# mcp-json-yaml-toml
## What This Is
An MCP (Model Context Protocol) server that gives AI assistants the ability to query and modify JSON, YAML, and TOML configuration files. It uses yq as the underlying transformation engine, runs 100% locally with no API keys, and preserves file formatting (comments, anchors, structure) during edits. Published on PyPI and deployed in production.
## Core Value
AI assistants can safely read and modify structured configuration files without destroying formatting, comments, or file structure.
## Requirements
### Validated
- ✓ Unified data tool for CRUD operations on JSON/YAML/TOML files — v1.0
- ✓ data_query tool for read-only yq expression evaluation — v1.0
- ✓ data_schema tool for JSON Schema discovery and validation — v1.0
- ✓ data_convert tool for format conversion between JSON/YAML/TOML — v1.0
- ✓ data_merge tool for deep merging files — v1.0
- ✓ data_diff tool for structured cross-format config comparison — v1.0
- ✓ Format-preserving edits via ruamel.yaml and tomlkit — v1.0
- ✓ Cursor-based pagination for large results (10KB chunks) — v1.0
- ✓ LMQL constraint validation for AI-safe structured output — v1.0
- ✓ Schema catalog integration with SchemaStore.org and IDE schema discovery — v1.0
- ✓ Cross-platform yq binary management with version-aware caching — v1.0
- ✓ YAML anchor optimization detecting and creating anchors for duplicate structures — v1.0
- ✓ MCP resources exposing constraint definitions — v1.0
- ✓ MCP prompts for config analysis and improvement suggestions — v1.0
- ✓ Environment-based format enablement via MCP_CONFIG_FORMATS — v1.0
- ✓ Cross-platform CI (Linux, macOS, Windows) — v1.0
- ✓ Layered architecture: backends, formats, models, services, tools — v1.0
- ✓ FastMCP 3.x with structured output, timeouts, automatic threadpool — v1.0
- ✓ OpenTelemetry observability with optional SDK extras — v1.0
- ✓ Pydantic response models with DictAccessMixin backward compat — v1.0
- ✓ JSON Schema Draft 2020-12 default validator — v1.0
- ✓ Service handlers return typed Pydantic response models — v1.1
- ✓ DRY violations eliminated (format-enable-check, TOML fallback, file path resolution) — v1.1
- ✓ Exception patterns use specific catches, not broad except Exception — v1.1
- ✓ binary_manager.py uses logging module instead of print() to stderr — v1.1
- ✓ data_operations.py split into focused service modules (SRP) — v1.1
- ✓ schemas.py split into focused sub-modules — v1.1
- ✓ Production imports migrated off deprecated yq_wrapper.py shim — v1.1
- ✓ config.py caches parsed environment configuration — v1.1
- ✓ Test suite uses behavioral naming and tests public API — v1.1
- ✓ Edge case coverage added: permissions, malformed input, resource cleanup — v1.1
### Active
#### M3 Logging & Validation
- [ ] Replace stdlib logging with loguru across the entire codebase
- [ ] Schema validation returns JSON path, validator keyword, and all errors (not first-only)

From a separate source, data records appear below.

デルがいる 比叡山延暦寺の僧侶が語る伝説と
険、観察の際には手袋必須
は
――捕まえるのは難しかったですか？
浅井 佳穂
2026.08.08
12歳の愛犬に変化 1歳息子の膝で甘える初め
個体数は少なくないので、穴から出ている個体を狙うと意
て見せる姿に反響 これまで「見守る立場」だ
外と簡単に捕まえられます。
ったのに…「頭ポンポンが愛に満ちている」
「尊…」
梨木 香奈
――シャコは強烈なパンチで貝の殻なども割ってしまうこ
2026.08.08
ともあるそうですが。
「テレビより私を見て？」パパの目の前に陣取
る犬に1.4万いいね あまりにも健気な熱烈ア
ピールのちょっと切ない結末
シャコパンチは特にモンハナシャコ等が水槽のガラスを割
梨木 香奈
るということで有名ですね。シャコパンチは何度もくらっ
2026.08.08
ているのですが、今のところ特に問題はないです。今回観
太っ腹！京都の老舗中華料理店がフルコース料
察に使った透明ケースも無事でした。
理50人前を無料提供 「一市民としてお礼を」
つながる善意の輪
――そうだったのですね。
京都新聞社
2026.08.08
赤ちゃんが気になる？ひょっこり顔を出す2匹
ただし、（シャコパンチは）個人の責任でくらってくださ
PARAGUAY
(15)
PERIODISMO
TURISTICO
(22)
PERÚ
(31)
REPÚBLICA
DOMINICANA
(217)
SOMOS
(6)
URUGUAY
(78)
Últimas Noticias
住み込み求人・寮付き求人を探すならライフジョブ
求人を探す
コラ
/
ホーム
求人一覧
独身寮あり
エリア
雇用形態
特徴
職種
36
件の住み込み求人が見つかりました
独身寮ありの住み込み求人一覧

- [ ] Pre-write syntax and schema validation for CRUD operations (GH#1)
### Out of Scope
- Rewriting the server in a non-Python language — Python ecosystem is the constraint
- Changing existing MCP tool names (data, data_query, data_schema, data_convert, data_merge) — existing clients depend on these
- Adding new file format support beyond JSON/YAML/TOML — not the current focus
- Switch from yq to dasel — dasel destroys comments/anchors, violates core differentiator
## Context
The project is mature and production-deployed. Three milestones:
- **v1.0** (2026-02-14): Full architecture refactoring from monolithic server.py to layered architecture with FastMCP 3.x. 4 phases, 12 plans.
- **v1.1** (2026-02-17): Internal quality remediation — type safety, DRY extraction, god module splits, test standardization. 4 phases, 8 plans.
- **M3** (active): Loguru logging replacement and schema validation improvements.
**Codebase:** 14,647 LOC Python, 428 tests at 82.5% coverage. Comprehensive linting (ruff, mypy, basedpyright). Uses hatchling for builds with hatch-vcs for versioning.
## Constraints
- **Tool API stability**: Existing tool names and parameter interfaces must remain backward-compatible — MCP clients in production depend on them
- **Local-first**: Must continue operating without required API keys or cloud dependencies
- **Python 3.11+**: Must support Python 3.11 through 3.14
- **Format preservation**: Comments, anchors, and formatting must be preserved during edits — this is a core differentiator
## Key Decisions
| Decision | Rationale | Outcome |
| ------------------------------- | -------------------------------------------------------------------------------------------- | ---------- |
| Research before building | Domain is evolving (FastMCP 3, dasel ecosystem) — need current information before committing | ✓ Good |
| Keep existing tool names | Production clients depend on current API surface | ✓ Good |
| Stay on yq | dasel destroys comments and anchors, eliminating it as backend alternative | ✓ Good |
| Layered architecture | Extract backends, formats, models, services, tools from monolithic server.py | ✓ Good |
| FastMCP 3.x migration | Upgrade after architecture refactoring to minimize migration surface | ✓ Good |
| Skip research for v1.1 | Internal quality work — code review reports already document all patterns and locations | ✓ Good |
| Selective DRY extraction | Directory paths and output paths kept inline; only input file paths use resolve_file_path() | ✓ Good |
| Facade pattern for splits | data_operations.py and schemas/ use re-export facades for backward compat | ✓ Good |
| stdlib logging over loguru | Matches existing architecture for binary_manager.py, no new dependency | ⚠️ Revisit |
| Handler dependency injection | Tool handlers accept schema_manager as parameter for testability | ✓ Good |
| Callable cast for FastMCP tests | FunctionTool not callable in FastMCP 3.x — cast("Callable[..., Any]") pattern | ✓ Good |
| Public API tests | Route through public API (e.g., \_build_ide_schema_index) instead of testing private methods | ✓ Good |
---
_Last updated: 2026-02-17 after M3 milestone start_